Copy everything from the start of the entries down to the line containing "Skip to main content", including that line, without changing anything.

++++ Data section

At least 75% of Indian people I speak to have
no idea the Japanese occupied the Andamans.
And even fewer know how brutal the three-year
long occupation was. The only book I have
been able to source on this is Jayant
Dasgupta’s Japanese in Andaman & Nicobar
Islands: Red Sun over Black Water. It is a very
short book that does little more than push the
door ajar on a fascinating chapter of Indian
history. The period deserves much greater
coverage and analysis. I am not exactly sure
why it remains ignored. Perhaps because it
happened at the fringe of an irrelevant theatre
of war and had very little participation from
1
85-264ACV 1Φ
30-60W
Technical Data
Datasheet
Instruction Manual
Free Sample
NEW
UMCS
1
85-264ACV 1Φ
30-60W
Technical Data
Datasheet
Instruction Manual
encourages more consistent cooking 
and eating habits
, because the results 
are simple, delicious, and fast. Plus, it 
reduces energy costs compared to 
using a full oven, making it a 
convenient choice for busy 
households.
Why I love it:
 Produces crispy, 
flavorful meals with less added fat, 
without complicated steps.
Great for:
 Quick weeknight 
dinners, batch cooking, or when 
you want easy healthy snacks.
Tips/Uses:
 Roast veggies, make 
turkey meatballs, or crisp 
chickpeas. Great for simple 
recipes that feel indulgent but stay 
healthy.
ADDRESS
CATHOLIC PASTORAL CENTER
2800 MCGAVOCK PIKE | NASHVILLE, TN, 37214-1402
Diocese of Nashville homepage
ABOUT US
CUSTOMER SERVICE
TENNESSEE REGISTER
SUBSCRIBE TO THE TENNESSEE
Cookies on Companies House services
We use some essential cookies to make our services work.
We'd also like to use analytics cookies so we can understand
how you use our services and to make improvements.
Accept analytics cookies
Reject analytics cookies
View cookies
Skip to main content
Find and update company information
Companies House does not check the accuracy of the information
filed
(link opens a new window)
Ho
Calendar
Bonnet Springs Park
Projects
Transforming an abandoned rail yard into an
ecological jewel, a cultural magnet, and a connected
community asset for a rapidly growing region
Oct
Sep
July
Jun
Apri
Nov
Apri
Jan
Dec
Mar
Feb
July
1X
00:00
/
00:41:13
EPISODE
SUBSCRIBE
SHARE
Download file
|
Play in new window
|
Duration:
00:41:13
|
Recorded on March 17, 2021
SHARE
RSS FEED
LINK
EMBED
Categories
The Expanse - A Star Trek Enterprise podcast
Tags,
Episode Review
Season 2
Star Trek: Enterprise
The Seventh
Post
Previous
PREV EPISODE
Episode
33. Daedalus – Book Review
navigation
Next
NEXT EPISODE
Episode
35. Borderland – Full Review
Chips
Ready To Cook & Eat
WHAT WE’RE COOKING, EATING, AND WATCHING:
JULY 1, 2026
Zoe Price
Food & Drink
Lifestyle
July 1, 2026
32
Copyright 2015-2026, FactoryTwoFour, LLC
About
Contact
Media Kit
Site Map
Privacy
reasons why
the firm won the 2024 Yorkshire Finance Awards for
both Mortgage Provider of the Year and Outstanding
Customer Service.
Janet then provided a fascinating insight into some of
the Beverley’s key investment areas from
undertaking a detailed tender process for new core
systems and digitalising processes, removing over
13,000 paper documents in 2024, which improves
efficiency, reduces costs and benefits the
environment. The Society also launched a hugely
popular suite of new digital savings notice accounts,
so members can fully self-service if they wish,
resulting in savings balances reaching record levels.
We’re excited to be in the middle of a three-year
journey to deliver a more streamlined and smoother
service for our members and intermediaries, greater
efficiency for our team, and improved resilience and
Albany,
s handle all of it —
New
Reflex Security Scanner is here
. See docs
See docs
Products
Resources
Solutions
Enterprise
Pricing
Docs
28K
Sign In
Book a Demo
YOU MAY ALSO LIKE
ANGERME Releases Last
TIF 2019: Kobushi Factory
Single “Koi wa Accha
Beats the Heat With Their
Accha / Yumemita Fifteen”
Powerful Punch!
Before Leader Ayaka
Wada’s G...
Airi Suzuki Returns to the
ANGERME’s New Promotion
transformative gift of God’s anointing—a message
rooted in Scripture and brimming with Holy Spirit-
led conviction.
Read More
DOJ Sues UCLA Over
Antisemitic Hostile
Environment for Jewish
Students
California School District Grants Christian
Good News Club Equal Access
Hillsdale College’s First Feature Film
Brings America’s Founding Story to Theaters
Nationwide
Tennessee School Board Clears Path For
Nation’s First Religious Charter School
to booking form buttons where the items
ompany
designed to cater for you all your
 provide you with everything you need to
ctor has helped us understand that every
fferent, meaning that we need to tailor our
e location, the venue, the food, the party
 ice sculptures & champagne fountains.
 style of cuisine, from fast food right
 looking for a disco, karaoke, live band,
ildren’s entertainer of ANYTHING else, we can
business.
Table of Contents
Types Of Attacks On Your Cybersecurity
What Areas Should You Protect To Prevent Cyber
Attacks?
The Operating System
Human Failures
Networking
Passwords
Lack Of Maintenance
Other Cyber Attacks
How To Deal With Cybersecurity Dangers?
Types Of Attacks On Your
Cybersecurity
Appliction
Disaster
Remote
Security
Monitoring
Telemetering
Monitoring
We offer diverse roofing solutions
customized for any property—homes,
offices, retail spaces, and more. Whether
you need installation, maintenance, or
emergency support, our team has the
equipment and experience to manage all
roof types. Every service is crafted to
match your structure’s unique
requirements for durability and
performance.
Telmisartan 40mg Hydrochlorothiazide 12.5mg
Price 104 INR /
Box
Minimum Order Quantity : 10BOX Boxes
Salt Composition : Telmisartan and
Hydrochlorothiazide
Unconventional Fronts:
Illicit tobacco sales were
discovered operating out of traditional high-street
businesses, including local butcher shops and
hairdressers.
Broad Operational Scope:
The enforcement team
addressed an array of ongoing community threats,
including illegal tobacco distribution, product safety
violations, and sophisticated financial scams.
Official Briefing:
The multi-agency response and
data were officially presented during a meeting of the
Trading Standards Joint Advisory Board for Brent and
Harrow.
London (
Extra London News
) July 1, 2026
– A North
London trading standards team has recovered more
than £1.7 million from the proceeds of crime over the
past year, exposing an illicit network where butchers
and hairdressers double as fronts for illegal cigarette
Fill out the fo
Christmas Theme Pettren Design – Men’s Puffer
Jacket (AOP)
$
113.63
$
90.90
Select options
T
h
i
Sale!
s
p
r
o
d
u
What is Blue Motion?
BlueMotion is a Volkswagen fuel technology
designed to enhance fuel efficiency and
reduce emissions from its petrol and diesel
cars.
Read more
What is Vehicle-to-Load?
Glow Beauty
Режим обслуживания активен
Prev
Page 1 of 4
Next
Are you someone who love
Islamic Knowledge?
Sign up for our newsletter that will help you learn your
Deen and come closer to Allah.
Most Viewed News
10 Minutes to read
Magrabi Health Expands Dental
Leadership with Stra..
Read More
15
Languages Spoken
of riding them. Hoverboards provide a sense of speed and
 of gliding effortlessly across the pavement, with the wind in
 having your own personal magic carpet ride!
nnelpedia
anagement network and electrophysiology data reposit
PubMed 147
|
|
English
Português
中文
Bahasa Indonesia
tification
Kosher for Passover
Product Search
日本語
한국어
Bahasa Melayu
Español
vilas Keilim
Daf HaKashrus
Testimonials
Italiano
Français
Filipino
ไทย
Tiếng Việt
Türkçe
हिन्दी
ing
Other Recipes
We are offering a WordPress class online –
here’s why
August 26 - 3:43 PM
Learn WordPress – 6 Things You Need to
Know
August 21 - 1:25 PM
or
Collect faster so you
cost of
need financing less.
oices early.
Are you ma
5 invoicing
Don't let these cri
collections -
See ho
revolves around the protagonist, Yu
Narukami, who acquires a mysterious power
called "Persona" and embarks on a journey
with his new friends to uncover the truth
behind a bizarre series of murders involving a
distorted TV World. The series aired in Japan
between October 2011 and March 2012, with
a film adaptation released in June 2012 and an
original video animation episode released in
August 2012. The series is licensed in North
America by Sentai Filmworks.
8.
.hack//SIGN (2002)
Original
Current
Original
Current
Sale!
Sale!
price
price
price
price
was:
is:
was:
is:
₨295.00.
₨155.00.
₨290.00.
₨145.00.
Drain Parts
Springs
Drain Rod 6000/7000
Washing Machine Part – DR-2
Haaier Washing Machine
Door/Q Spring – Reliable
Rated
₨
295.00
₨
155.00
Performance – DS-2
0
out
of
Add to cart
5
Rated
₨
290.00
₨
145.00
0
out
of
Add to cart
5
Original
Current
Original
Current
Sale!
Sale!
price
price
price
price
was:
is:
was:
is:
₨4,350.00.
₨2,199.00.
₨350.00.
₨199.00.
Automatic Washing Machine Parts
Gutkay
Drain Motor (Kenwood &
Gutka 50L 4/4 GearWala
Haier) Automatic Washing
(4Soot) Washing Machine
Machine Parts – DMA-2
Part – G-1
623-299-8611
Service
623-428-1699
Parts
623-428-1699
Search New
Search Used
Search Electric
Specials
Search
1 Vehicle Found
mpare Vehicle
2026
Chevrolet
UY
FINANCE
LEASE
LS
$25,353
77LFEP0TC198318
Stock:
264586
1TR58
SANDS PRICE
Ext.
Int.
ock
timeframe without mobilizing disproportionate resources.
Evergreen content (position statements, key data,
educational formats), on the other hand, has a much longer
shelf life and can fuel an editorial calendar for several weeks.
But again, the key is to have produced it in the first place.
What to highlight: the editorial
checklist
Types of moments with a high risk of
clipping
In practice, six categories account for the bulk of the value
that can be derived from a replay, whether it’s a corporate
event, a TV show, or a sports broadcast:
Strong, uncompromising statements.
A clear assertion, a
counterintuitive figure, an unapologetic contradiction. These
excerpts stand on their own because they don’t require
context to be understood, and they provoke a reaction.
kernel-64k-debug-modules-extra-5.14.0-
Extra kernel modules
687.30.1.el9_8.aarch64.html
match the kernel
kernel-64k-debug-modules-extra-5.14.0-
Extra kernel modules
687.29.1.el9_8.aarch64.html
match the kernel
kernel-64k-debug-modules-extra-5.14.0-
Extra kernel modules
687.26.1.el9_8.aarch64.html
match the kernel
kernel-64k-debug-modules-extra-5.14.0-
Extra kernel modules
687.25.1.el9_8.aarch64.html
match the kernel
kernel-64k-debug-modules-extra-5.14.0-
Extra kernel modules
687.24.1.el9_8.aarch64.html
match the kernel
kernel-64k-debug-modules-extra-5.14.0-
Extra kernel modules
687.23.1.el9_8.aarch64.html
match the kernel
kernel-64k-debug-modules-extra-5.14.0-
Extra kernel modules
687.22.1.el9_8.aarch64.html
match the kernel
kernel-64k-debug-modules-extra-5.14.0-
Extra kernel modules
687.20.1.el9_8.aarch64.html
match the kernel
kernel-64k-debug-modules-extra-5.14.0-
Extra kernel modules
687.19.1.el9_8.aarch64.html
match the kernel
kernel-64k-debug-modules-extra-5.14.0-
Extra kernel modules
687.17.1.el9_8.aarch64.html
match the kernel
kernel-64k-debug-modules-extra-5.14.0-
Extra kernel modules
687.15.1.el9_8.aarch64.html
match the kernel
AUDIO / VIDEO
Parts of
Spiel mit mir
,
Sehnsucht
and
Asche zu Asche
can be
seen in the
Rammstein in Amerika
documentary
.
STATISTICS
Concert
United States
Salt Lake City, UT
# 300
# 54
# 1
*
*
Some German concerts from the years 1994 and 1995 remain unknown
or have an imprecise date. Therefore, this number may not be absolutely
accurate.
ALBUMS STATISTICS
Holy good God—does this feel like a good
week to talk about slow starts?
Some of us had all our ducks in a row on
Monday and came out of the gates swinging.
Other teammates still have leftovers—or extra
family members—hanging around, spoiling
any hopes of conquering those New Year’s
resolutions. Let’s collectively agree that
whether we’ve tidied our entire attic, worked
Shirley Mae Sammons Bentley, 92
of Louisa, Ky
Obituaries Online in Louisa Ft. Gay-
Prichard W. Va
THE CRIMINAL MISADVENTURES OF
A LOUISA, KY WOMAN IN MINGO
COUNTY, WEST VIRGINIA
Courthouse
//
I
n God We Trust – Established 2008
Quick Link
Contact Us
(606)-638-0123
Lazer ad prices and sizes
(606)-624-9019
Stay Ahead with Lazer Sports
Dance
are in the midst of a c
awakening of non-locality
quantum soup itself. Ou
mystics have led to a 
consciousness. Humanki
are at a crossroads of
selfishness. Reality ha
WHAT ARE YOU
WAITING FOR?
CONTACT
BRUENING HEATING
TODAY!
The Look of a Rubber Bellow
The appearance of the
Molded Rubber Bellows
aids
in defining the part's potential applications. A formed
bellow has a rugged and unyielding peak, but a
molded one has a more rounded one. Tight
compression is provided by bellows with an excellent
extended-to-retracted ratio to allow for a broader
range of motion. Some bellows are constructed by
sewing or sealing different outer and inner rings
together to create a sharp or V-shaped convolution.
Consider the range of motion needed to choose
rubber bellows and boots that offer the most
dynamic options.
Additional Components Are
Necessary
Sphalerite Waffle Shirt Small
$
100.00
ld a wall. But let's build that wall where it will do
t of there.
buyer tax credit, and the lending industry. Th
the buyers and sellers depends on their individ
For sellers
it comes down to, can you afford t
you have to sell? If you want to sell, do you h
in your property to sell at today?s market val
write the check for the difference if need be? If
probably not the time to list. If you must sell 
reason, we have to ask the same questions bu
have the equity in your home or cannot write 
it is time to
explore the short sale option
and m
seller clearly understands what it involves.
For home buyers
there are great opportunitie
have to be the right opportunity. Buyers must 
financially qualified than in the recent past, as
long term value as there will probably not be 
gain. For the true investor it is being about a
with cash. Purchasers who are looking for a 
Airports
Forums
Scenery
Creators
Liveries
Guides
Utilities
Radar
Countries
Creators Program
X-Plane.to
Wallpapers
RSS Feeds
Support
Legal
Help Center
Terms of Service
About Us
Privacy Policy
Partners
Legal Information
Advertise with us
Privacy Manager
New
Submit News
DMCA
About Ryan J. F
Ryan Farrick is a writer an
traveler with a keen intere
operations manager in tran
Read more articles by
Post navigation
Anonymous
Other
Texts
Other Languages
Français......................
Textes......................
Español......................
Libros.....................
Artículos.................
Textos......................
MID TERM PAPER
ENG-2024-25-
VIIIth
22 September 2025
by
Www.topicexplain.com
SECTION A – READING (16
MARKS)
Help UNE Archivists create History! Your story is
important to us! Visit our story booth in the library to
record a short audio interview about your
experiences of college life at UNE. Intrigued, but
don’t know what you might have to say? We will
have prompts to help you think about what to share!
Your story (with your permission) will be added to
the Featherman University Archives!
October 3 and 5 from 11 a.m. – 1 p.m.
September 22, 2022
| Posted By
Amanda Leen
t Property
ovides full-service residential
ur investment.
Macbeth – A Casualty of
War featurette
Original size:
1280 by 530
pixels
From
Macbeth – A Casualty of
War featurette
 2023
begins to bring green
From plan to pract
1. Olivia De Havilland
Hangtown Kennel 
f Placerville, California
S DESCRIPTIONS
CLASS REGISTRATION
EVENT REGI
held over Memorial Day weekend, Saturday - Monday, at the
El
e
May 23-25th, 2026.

++++++++

Reply:
At least 75% of Indian people I speak to have
no idea the Japanese occupied the Andamans.
And even fewer know how brutal the three-year
long occupation was. The only book I have
been able to source on this is Jayant
Dasgupta’s Japanese in Andaman & Nicobar
Islands: Red Sun over Black Water. It is a very
short book that does little more than push the
door ajar on a fascinating chapter of Indian
history. The period deserves much greater
coverage and analysis. I am not exactly sure
why it remains ignored. Perhaps because it
happened at the fringe of an irrelevant theatre
of war and had very little participation from
1
85-264ACV 1Φ
30-60W
Technical Data
Datasheet
Instruction Manual
Free Sample
NEW
UMCS
1
85-264ACV 1Φ
30-60W
Technical Data
Datasheet
Instruction Manual
encourages more consistent cooking 
and eating habits
, because the results 
are simple, delicious, and fast. Plus, it 
reduces energy costs compared to 
using a full oven, making it a 
convenient choice for busy 
households.
Why I love it:
 Produces crispy, 
flavorful meals with less added fat, 
without complicated steps.
Great for:
 Quick weeknight 
dinners, batch cooking, or when 
you want easy healthy snacks.
Tips/Uses:
 Roast veggies, make 
turkey meatballs, or crisp 
chickpeas. Great for simple 
recipes that feel indulgent but stay 
healthy.
ADDRESS
CATHOLIC PASTORAL CENTER
2800 MCGAVOCK PIKE | NASHVILLE, TN, 37214-1402
Diocese of Nashville homepage
ABOUT US
CUSTOMER SERVICE
TENNESSEE REGISTER
SUBSCRIBE TO THE TENNESSEE
Cookies on Companies House services
We use some essential cookies to make our services work.
We'd also like to use analytics cookies so we can understand
how you use our services and to make improvements.
Accept analytics cookies
Reject analytics cookies
View cookies
Skip to main content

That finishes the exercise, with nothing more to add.